Observations of the corona therefore show that highly dynamic streamers host transient processes associated with the likely continual emergence, redistribution, and removal of solar magnetic flux directly influencing the properties of the magnetic fields and particles of the solar wind (Owens et al., 2013; Sanchez‐Diaz et al., 2016). Magnetic reconnection occurring at the boundary of coronal holes was suggested to occur in the 1980s to explain the rigid rotation of coronal holes (Wang et al., 1988). Theoretical considerations (Fisk, 1996) and sophisticated numerical MHD simulations have highlighted the inevitable, complex evolution that takes place all along the corona’s open‐closed field boundaries (Antiochos et al., 2007; Linker et al., 2011; Lionello et al., 2005; Titov et al., 2009; Titov et al., 2011). The activity hosted by helmet streamers are the clearest example, with many different scales of plasma and magnetic field signatures generated by magnetic reconnection (Higginson et al., 2017; Higginson & Lynch, 2018; Lionello et al., 2005; Török et al., 2009).
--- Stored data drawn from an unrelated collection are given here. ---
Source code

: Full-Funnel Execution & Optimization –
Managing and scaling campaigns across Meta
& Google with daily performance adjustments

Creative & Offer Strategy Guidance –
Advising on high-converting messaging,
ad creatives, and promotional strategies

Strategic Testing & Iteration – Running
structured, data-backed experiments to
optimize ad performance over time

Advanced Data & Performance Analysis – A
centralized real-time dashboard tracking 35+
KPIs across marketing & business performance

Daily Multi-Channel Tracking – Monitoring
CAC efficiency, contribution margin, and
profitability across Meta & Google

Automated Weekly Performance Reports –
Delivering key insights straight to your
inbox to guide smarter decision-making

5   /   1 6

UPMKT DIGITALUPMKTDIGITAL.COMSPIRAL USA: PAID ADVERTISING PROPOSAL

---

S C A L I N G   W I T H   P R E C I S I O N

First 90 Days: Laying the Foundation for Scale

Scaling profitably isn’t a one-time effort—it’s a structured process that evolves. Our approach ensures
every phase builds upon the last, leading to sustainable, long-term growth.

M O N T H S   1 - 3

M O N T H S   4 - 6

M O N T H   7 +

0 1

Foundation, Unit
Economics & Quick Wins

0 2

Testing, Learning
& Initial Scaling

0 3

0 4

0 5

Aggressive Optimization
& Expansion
Heliospheric imaging has also shown that not all structures at MHD scales measured in the solar wind form in the corona. DeForest, Matthaeus, Viall, and Cranmer (2016) showed turbulent density fluctuations setting in around 30 solar radii away from the Sun. These fluctuations coexist with outflowing helmet streamer plasmoids and are advected with the solar wind.